Ma cité va craquer
Le 5 mars 1971, le gérant d’un bar-tabac tue, de deux coups de fusil, un jeune de la cité des 4 000 à La Courneuve. Le jour des obsèques, un rassemblement réunissant plus de mille habitants du quartier dégénère en affrontement avec la police ; une première. Ce fait divers devient alors le symbole du malaise qui existe dans ce que l’on appelle alors les « grands ensembles ». Albin Chalandon, le ministre de l’Équipement et du Logement de l’époque, signe une circulaire stoppant leur construction et met en place, au sein du Commissariat général du Plan, un groupe de réflexion « Habitat et vie sociale ».
Chômage de masse
Quarante-six ans plus tard, la situation des banlieues n’est toujours pas réglée, et beaucoup estiment même qu’elle a empiré. Quant aux responsables politiques, ils ne s’y intéressent qu’à l’occasion des faits divers, des révoltes collectives et à l’approche d’échéances électorales. Pourtant, le mal est profond et nécessite une intervention dans la durée. Le problème de l’emploi frappe ainsi de plein fouet ces quartiers dits « sensibles ». Le taux de chômage y est 2,5 fois supérieur à la moyenne nationale et celui des 15-24 ans atteint 45 %, contre 23,1 % sur l’ensemble de la France. Une situation qui s’est particulièrement dégradée depuis le début de la crise économique en 2007. Entre 2008 et 2012, le taux de chômage y est passé de 16,7 % à 24,2 %, alors qu’il augmentait de 7,6 % à 9,1 % dans les autres quartiers des villes comprenant des zones urbaines sensibles.

_EXERCICE 1_. Quels sont tous les pourcentages écrits avec le signe % dans le texte sur les banlieues ?
_EXERCICE 2_. Pouvez-vous reproduire à l'identique le passage du texte sur les banlieues qui commence aux mots « Chômage de masse » et s'arrête après les mots « zones urbaines sensibles. » ?

_DONNÉES FOURNIES_.
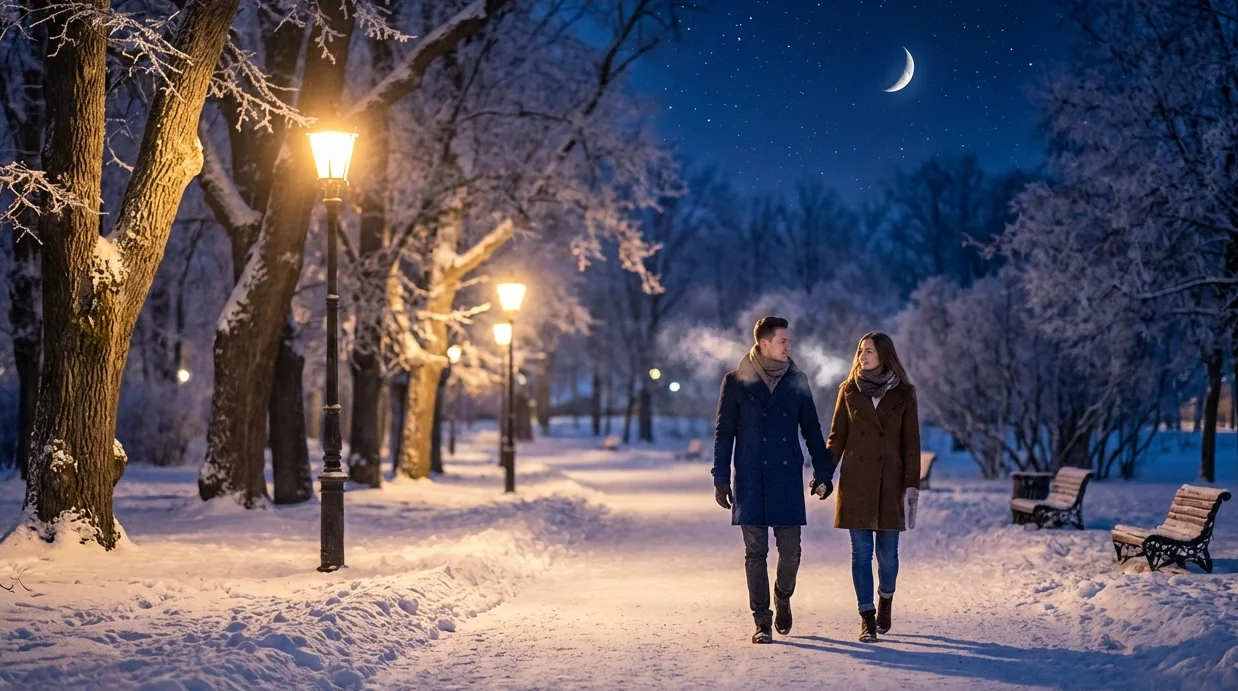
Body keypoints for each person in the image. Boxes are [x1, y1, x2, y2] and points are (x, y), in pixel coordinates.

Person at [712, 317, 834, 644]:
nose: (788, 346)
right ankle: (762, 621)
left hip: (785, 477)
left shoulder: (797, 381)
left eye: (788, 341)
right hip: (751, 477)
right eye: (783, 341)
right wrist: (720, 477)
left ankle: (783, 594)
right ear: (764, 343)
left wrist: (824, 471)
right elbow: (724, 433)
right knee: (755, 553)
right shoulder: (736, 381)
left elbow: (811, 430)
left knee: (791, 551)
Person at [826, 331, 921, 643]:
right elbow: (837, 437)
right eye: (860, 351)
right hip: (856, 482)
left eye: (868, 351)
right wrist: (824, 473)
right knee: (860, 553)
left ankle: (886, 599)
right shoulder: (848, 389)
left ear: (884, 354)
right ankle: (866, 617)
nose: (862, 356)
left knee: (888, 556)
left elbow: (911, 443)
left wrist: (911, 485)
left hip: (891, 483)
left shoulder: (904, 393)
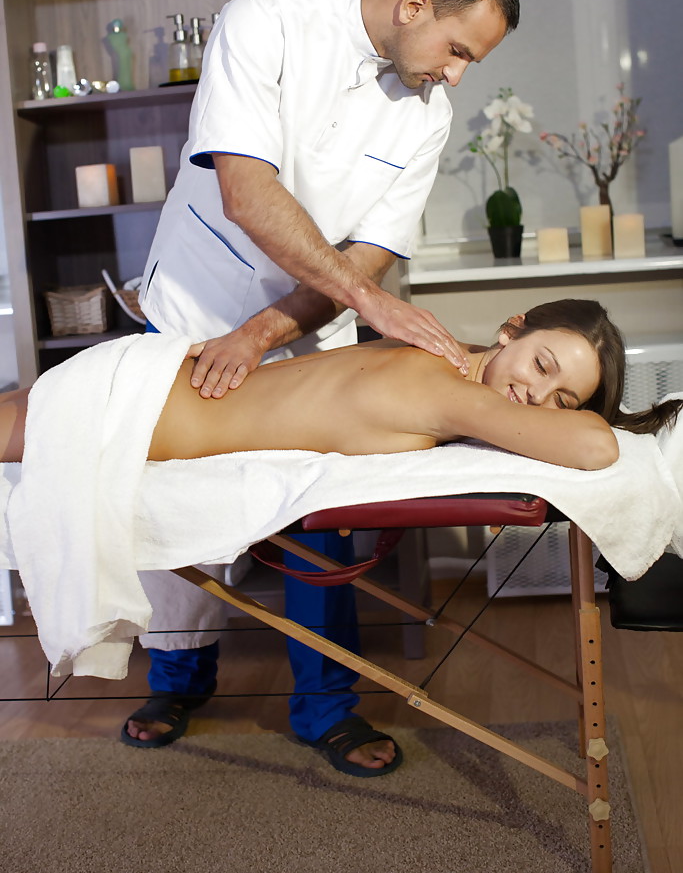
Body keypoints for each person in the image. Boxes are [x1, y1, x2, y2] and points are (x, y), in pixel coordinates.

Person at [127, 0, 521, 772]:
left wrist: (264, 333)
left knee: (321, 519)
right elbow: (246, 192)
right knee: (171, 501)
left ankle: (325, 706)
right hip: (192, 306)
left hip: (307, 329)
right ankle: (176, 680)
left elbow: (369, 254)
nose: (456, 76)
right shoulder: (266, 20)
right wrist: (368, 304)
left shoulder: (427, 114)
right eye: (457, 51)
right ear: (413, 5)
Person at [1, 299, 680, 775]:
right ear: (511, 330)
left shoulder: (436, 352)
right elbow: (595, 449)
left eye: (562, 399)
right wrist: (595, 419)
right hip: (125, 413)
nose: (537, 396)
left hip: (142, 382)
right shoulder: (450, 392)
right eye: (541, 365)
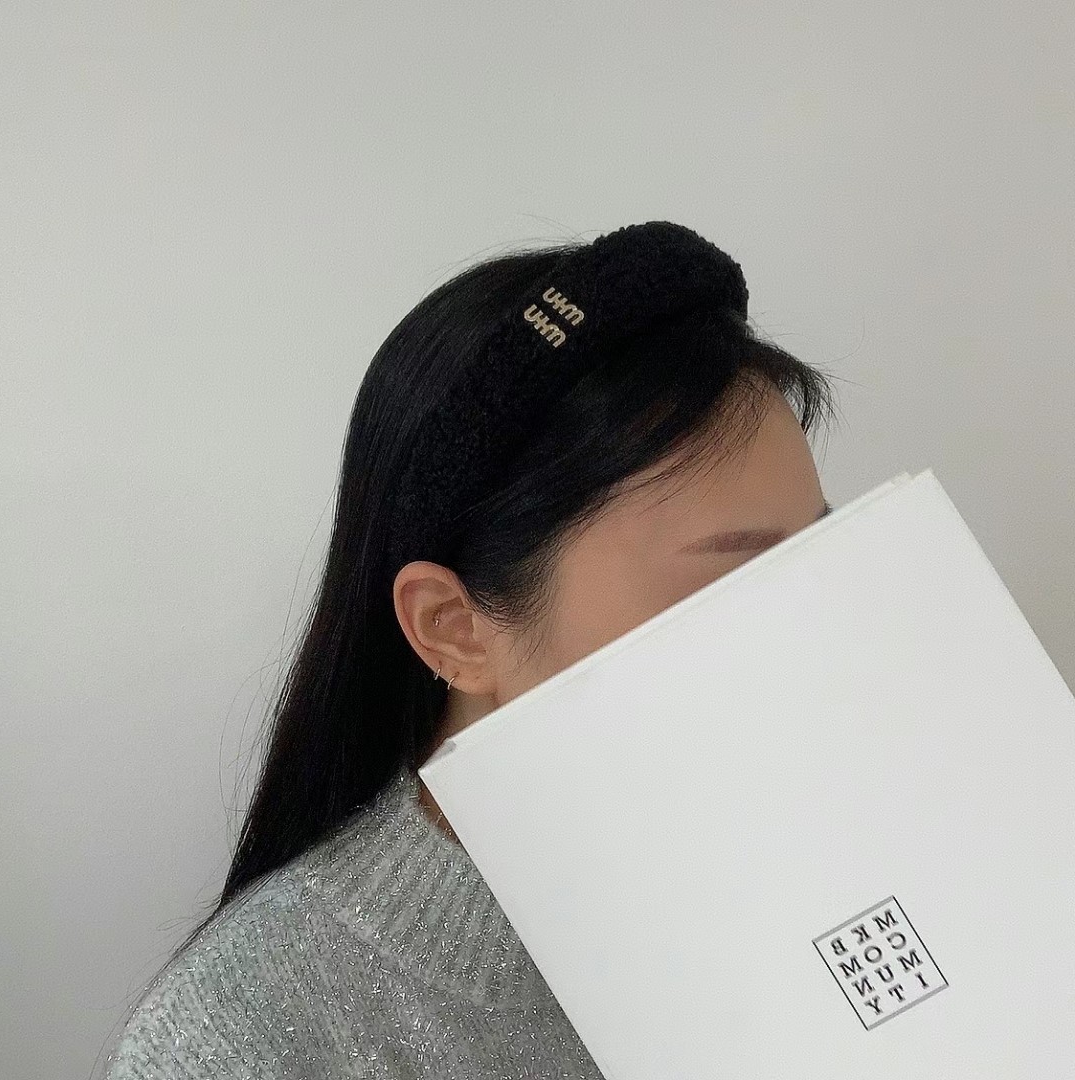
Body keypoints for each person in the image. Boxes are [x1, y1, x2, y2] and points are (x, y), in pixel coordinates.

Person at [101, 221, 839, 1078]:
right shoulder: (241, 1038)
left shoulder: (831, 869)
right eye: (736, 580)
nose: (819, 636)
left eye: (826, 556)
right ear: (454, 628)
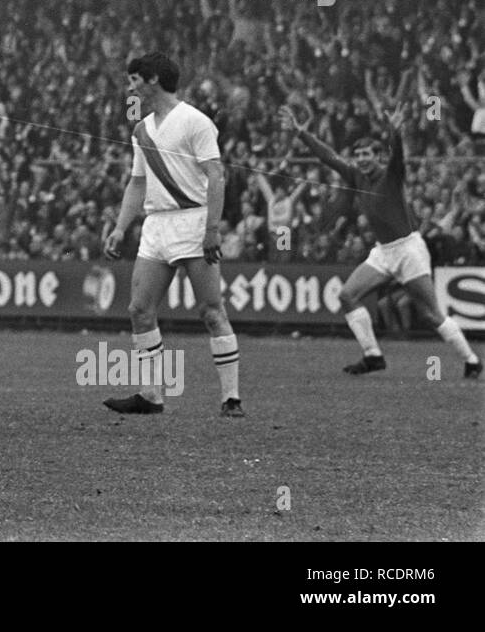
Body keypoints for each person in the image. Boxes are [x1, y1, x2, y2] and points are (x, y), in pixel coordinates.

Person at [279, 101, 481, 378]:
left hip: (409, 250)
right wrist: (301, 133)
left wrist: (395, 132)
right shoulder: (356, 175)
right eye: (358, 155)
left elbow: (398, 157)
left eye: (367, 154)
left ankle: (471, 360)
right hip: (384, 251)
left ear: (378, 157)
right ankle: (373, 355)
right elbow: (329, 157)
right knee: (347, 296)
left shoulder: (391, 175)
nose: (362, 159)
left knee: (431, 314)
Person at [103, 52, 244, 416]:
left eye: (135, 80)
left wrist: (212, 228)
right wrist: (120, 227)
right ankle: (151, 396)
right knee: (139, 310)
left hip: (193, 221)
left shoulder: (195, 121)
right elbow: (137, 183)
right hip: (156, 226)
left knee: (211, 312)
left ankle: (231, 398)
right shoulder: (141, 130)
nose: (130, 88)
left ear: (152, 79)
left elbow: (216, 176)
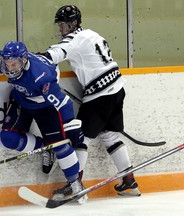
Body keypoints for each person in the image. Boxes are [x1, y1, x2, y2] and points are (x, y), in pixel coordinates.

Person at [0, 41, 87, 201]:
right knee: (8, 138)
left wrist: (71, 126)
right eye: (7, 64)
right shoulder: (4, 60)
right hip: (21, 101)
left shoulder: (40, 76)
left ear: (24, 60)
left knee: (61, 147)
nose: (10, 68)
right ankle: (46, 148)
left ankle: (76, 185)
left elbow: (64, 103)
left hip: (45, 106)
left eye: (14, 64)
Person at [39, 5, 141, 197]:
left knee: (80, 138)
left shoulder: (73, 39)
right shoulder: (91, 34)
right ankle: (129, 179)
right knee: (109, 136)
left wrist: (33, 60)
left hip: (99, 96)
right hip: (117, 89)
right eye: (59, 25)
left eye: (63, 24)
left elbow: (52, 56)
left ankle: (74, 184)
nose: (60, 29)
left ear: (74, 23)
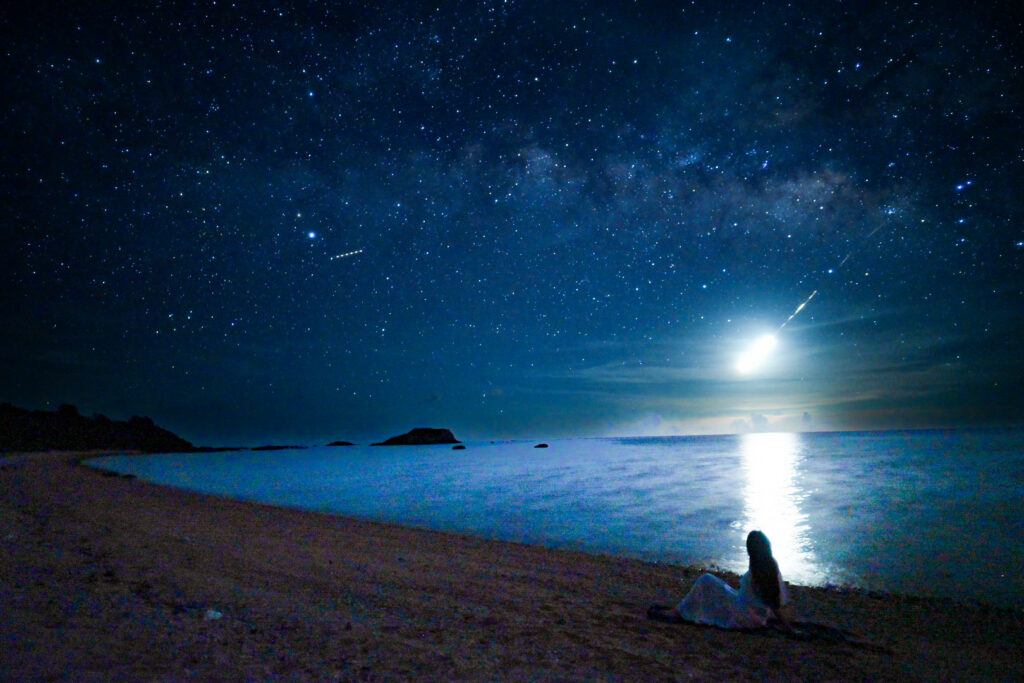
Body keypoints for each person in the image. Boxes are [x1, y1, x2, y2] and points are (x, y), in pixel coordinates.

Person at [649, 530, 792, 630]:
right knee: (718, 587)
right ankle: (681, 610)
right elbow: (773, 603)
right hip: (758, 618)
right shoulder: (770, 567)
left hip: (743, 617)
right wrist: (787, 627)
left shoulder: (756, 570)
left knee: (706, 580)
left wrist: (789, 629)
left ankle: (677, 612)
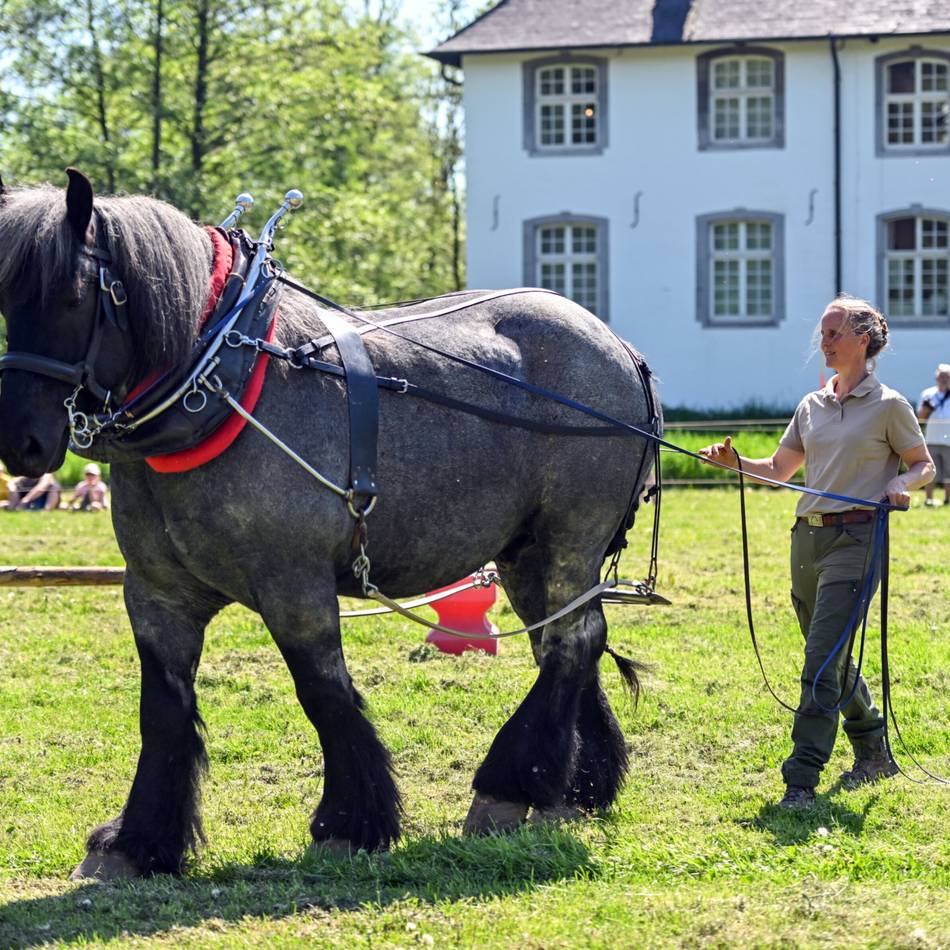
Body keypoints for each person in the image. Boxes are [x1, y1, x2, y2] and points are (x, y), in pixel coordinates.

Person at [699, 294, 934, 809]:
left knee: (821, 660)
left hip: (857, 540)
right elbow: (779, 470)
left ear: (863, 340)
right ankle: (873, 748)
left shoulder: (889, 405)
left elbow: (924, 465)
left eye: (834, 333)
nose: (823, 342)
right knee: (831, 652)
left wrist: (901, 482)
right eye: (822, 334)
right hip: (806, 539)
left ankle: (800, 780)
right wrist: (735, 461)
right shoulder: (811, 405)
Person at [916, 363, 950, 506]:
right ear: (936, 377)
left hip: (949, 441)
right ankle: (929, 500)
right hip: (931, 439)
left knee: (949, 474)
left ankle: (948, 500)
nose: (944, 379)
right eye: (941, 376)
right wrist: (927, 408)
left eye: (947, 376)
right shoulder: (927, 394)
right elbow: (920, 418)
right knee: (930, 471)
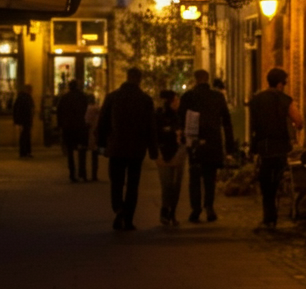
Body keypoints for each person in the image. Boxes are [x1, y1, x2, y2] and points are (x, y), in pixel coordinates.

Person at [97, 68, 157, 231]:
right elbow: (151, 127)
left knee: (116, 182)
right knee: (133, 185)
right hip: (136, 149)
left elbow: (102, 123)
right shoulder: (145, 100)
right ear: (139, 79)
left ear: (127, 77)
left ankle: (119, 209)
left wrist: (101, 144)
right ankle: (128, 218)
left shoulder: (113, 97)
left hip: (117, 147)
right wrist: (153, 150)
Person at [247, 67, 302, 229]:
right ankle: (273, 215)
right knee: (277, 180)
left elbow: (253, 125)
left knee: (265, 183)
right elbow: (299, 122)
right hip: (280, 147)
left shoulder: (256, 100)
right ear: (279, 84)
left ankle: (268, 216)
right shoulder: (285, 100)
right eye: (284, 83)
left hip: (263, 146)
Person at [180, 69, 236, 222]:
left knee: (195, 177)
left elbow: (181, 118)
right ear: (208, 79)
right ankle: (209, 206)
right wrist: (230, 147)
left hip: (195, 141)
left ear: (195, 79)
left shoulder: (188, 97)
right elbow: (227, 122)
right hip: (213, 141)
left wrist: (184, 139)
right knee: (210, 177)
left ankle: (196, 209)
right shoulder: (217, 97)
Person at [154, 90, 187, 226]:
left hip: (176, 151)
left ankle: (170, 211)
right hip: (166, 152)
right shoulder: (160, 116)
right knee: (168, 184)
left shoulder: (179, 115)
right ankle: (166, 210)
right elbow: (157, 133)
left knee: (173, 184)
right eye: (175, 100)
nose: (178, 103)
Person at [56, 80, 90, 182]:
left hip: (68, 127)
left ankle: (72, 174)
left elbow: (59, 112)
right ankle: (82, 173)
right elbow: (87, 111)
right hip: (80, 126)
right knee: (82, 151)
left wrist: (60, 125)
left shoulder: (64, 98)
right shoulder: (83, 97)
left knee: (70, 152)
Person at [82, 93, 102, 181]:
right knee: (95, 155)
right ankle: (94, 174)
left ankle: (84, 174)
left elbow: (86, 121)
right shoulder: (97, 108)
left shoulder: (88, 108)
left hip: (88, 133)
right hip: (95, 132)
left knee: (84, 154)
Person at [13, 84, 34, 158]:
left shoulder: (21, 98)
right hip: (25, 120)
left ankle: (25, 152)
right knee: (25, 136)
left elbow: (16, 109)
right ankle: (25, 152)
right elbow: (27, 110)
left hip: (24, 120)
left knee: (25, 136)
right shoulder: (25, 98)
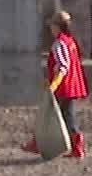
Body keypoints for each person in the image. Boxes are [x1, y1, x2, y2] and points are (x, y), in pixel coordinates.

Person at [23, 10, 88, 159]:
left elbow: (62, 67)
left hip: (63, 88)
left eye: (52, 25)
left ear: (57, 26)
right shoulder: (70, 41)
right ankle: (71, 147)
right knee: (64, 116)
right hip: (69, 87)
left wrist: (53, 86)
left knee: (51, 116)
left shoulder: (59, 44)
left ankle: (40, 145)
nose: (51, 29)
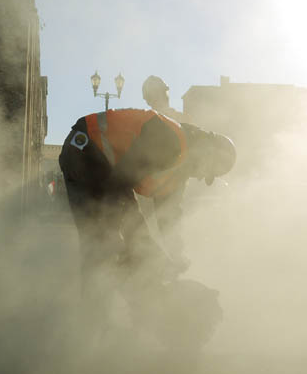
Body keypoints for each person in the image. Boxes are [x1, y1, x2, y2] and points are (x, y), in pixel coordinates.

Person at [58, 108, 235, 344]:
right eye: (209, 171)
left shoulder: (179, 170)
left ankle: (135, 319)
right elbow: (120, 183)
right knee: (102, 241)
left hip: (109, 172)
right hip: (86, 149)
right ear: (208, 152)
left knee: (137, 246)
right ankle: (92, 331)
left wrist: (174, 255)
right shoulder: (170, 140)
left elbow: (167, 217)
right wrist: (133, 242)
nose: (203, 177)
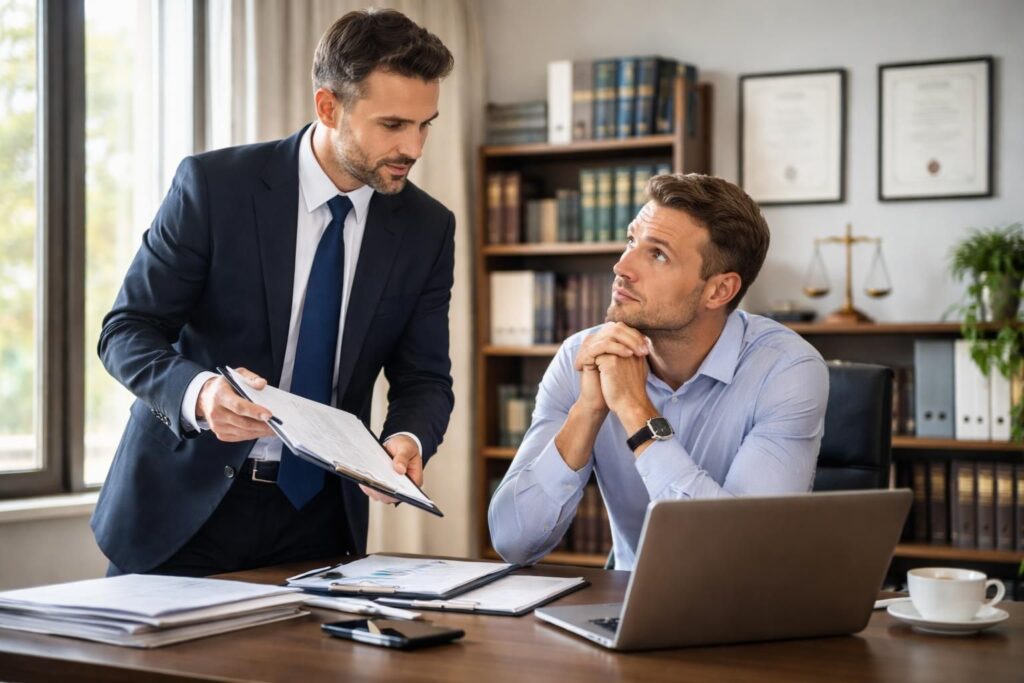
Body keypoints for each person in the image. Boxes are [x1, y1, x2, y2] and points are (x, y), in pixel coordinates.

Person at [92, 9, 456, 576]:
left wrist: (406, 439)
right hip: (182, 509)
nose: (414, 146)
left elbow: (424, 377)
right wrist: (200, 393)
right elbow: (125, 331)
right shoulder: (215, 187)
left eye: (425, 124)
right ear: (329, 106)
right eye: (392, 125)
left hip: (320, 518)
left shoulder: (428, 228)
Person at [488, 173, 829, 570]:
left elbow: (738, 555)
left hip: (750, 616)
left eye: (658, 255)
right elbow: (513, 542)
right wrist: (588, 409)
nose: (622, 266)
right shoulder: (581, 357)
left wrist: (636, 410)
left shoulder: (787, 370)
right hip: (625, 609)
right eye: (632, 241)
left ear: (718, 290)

_RÉPONSE 1_. 45 %, 23,1 %, 16,7 %, 24,2 %, 7,6 %, 9,1 %

_RÉPONSE 2_.
Chômage de masse
Quarante-six ans plus tard, la situation des banlieues n’est toujours pas réglée, et beaucoup estiment même qu’elle a empiré. Quant aux responsables politiques, ils ne s’y intéressent qu’à l’occasion des faits divers, des révoltes collectives et à l’approche d’échéances électorales. Pourtant, le mal est profond et nécessite une intervention dans la durée. Le problème de l’emploi frappe ainsi de plein fouet ces quartiers dits « sensibles ». Le taux de chômage y est 2,5 fois supérieur à la moyenne nationale et celui des 15-24 ans atteint 45 %, contre 23,1 % sur l’ensemble de la France. Une situation qui s’est particulièrement dégradée depuis le début de la crise économique en 2007. Entre 2008 et 2012, le taux de chômage y est passé de 16,7 % à 24,2 %, alors qu’il augmentait de 7,6 % à 9,1 % dans les autres quartiers des villes comprenant des zones urbaines sensibles.